> _What this exercise asks_
1) Decide whether each statement agrees with the forum thread below, answering yes or no and quoting the words from the thread that settle it. (a) Dreadth contacted Amazon flex support. (b) nighthawk398 reported not being up to date. (c) Side Hustle believes the email is genuine.
2) Answer these questions from the forum thread below.
(a) What version number did Uber/Lyft report being on?
(b) Who did Dreadth email about the message?
(c) After what time does Side Hustle suggest people might find cash missing from their bank account?

> _Reading passage_
=====

# Did anyone else get this email today?



## Uber/Lyft (Sep 12, 2015)

I am so confused because I was on Version 3.0.9369.1


----------



## nighthawk398 (Jul 21, 2015)

Yes I did and up to date


----------



## Benzri (Sep 24, 2015)

any noticable differences?


----------



## Dreadth (Jul 4, 2016)

I received this email too. I sent an email to Amazon flex support to see whats going on.


----------



## Movaldriver (Feb 20, 2017)

Me too they are once again confused.


----------



## Side Hustle (Mar 2, 2017)

Uber/Lyft said:


> I am so confused because I was on Version 3.0.9369.1


I think it's fake. We don't have instant cash out like Uber so what's the point? Be interested to find out if anyone downloaded the "update" and finds missing cash from their bank account tomorrow after 5pm.

=====

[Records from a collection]
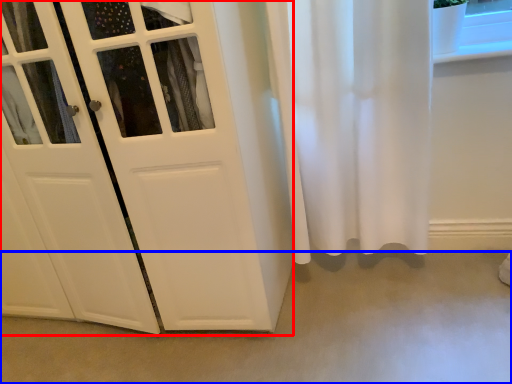
Question: Which of the following is the closest to the observer, door (highlighted by a red box) or concrete (highlighted by a blue box)?

Choices:
 (A) door
 (B) concrete

Answer: (A)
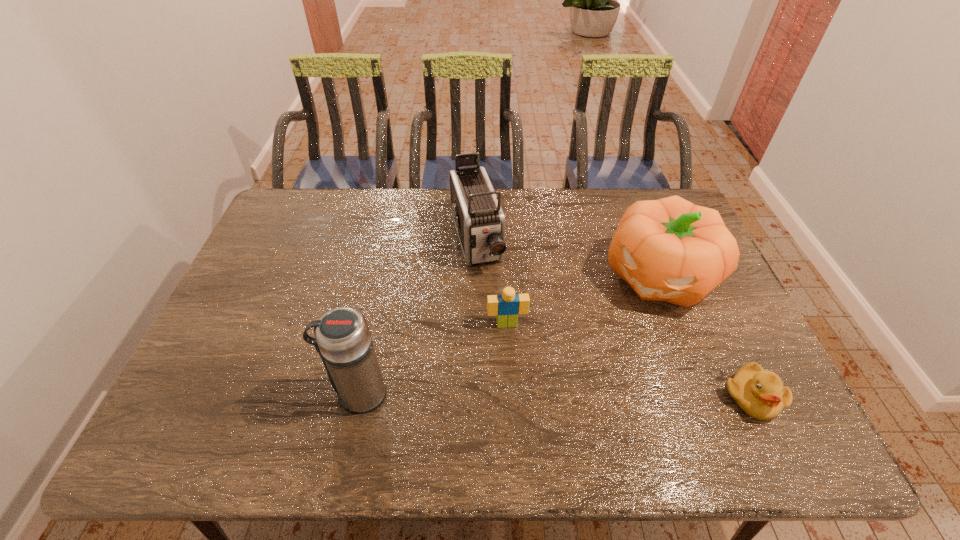
The width and height of the screenshot is (960, 540). Identify the location of vacant spot on the desktop that is between the thermos bottle and the shortest object and is positioned on the face of the second shortest object. (516, 395).

Identify the location of free spot on the desktop that is between the thermos bottle and the duckling and is positioned at the lens of the camcorder. The width and height of the screenshot is (960, 540). (527, 395).

Find the location of a particular element. free spot on the desktop that is between the leftmost object and the shortest object and is positioned on the carved face of the pumpkin is located at coordinates (572, 396).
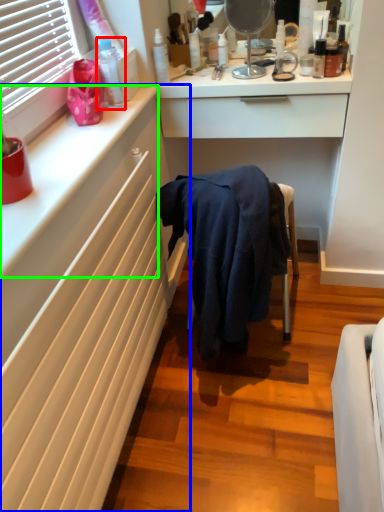
Question: Based on their relative distances, which object is nearer to toiletry (highlighted by a red box)? Choose from cabinetry (highlighted by a blue box) and counter top (highlighted by a green box).

Choices:
 (A) cabinetry
 (B) counter top

Answer: (B)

=====

> _Outputs for the tasks_
1)
(a) Yes: "I sent an email to Amazon flex support to see whats going on."
(b) No: "Yes I did and up to date"
(c) No: "I think it's fake."

2)
(a) Version 3.0.9369.1
(b) Amazon flex support
(c) After 5pm tomorrow